» **WHAT TO PRODUCE**
Please rewrite the records below, changing "locality" to "site" and keeping everything else the same. Leave the pictures out.

(begin)

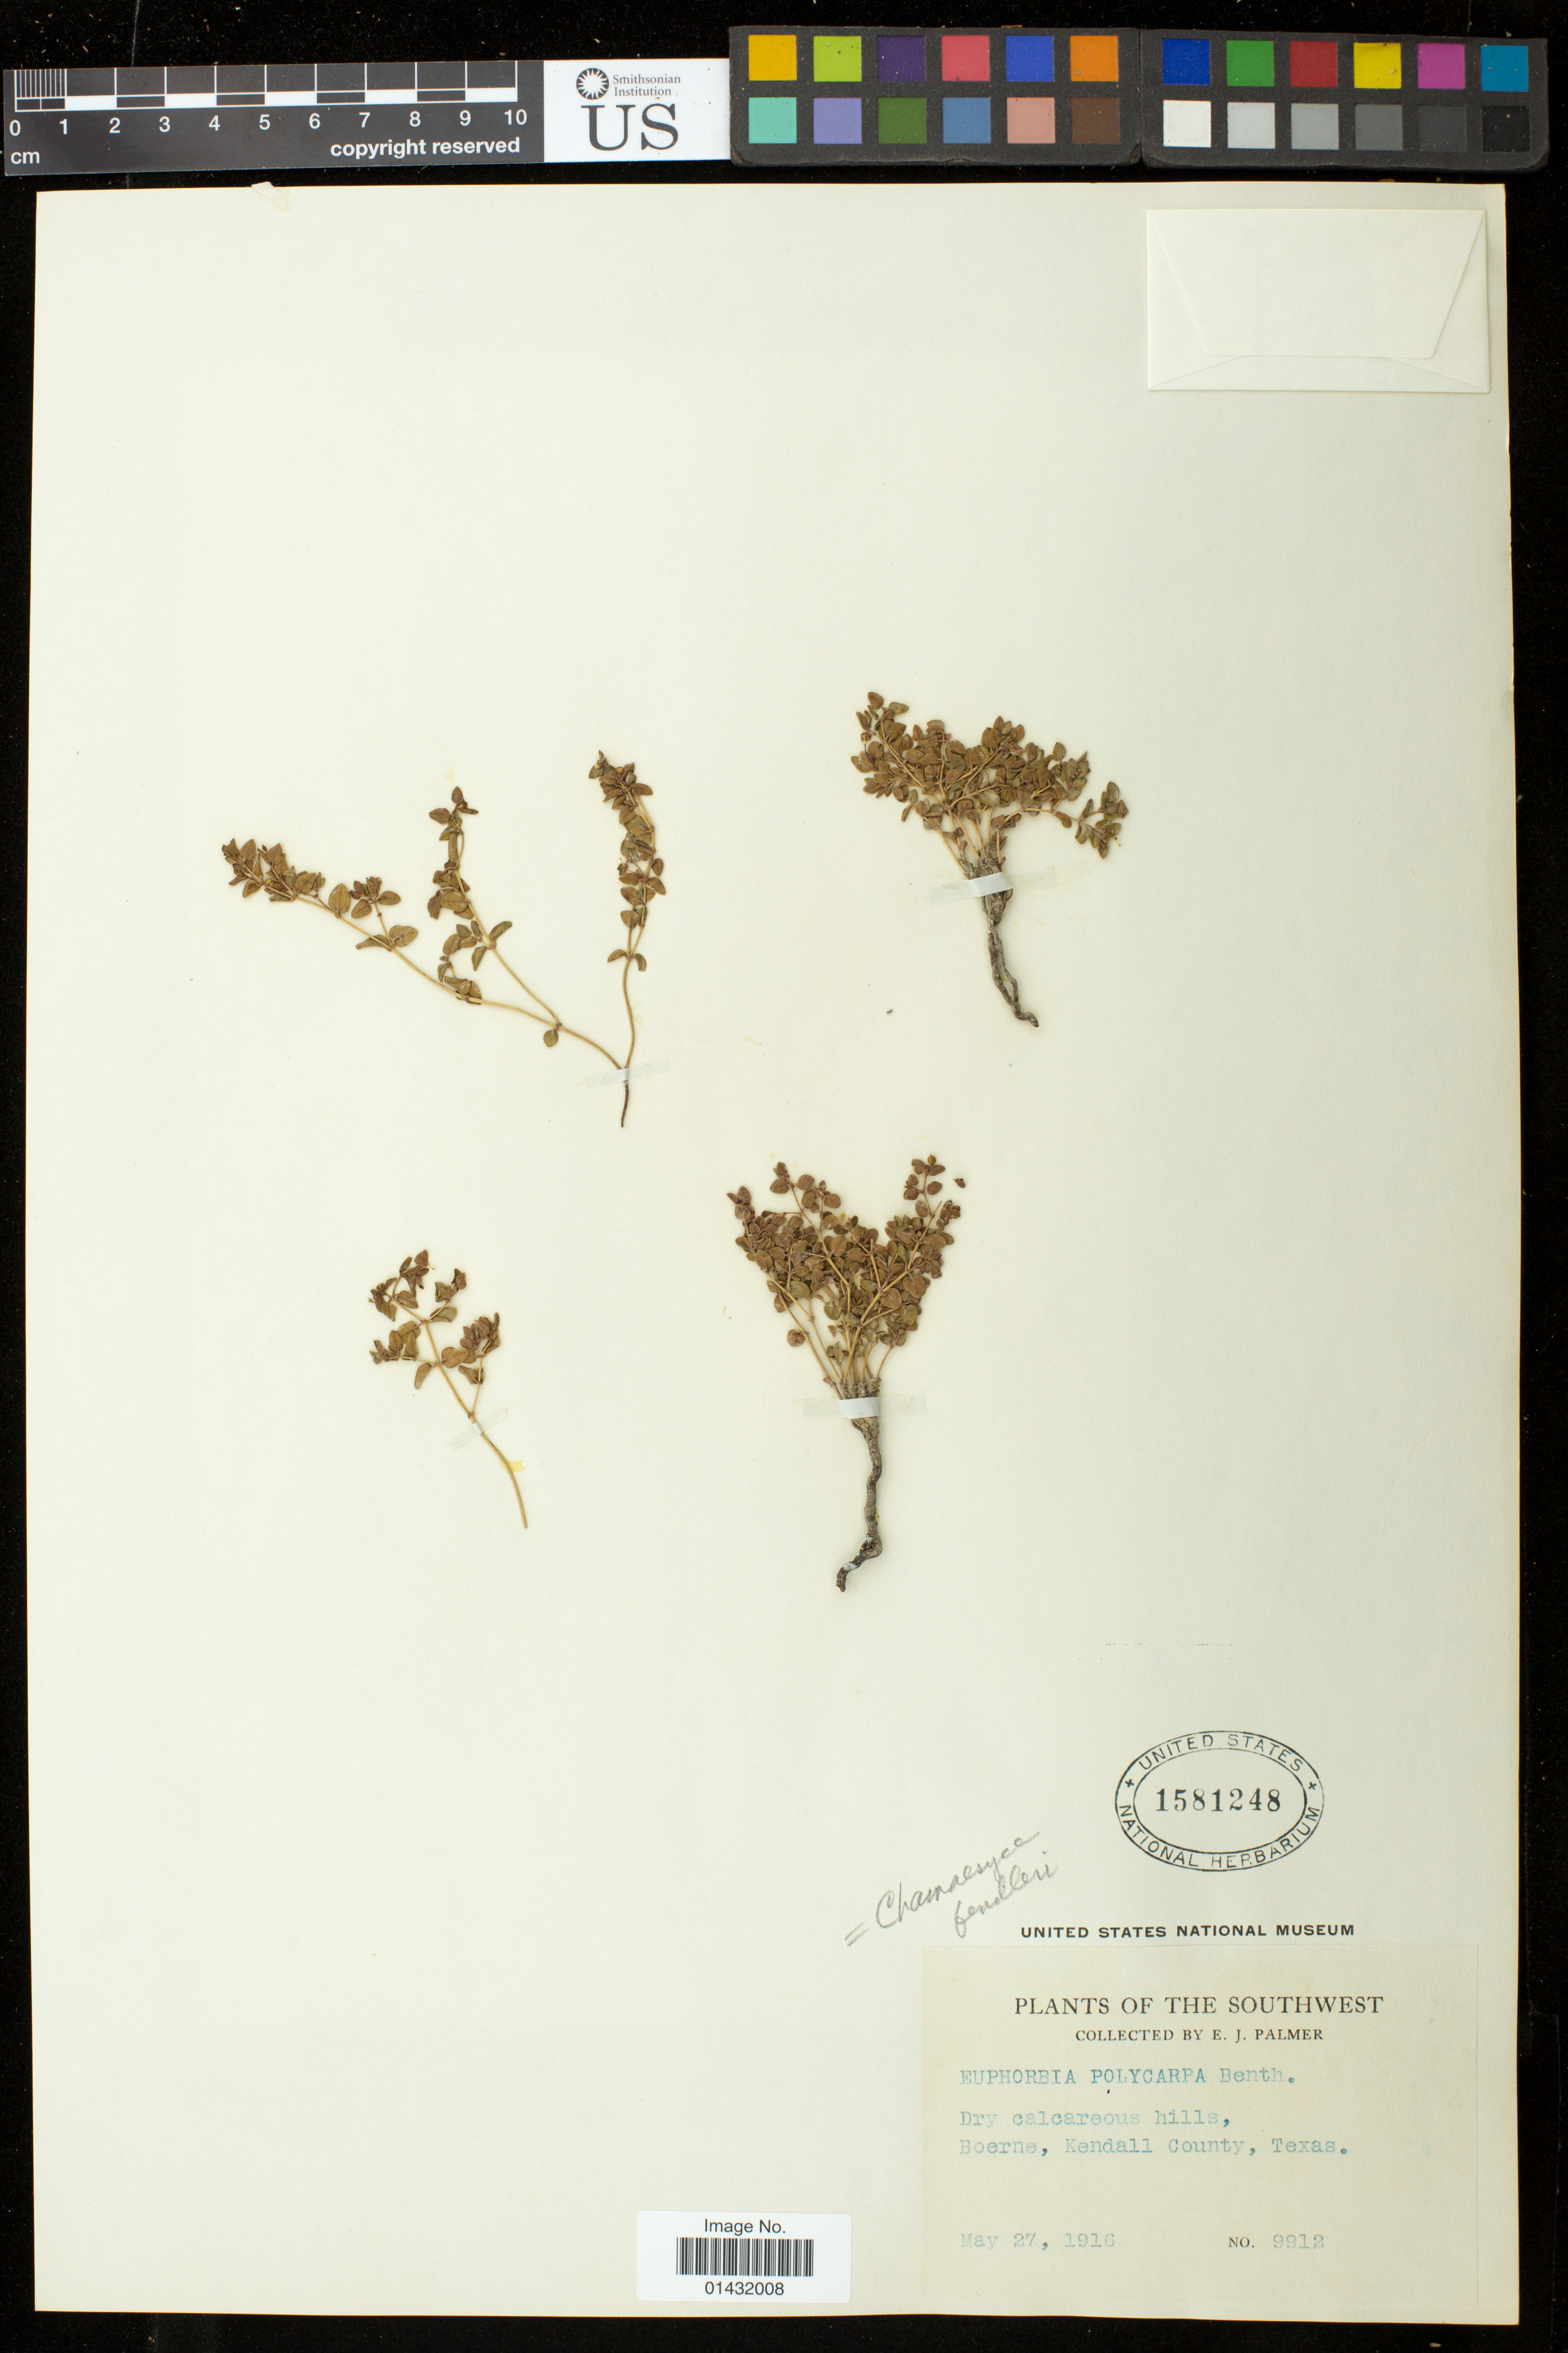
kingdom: Plantae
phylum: Tracheophyta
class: Magnoliopsida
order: Malpighiales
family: Euphorbiaceae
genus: Euphorbia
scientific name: Euphorbia fendleri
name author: Torr. & A. Gray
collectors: E. J. Palmer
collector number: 9912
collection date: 1916-05-27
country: United States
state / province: Texas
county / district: Kendall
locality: Dry calcareous hills, Boerne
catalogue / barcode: US 1581248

(end)

» **RESPONSE FOR THIS EXERCISE**
kingdom: Plantae
phylum: Tracheophyta
class: Magnoliopsida
order: Malpighiales
family: Euphorbiaceae
genus: Euphorbia
scientific name: Euphorbia fendleri
name author: Torr. & A. Gray
collectors: E. J. Palmer
collector number: 9912
collection date: 1916-05-27
country: United States
state / province: Texas
county / district: Kendall
site: Dry calcareous hills, Boerne
catalogue / barcode: US 1581248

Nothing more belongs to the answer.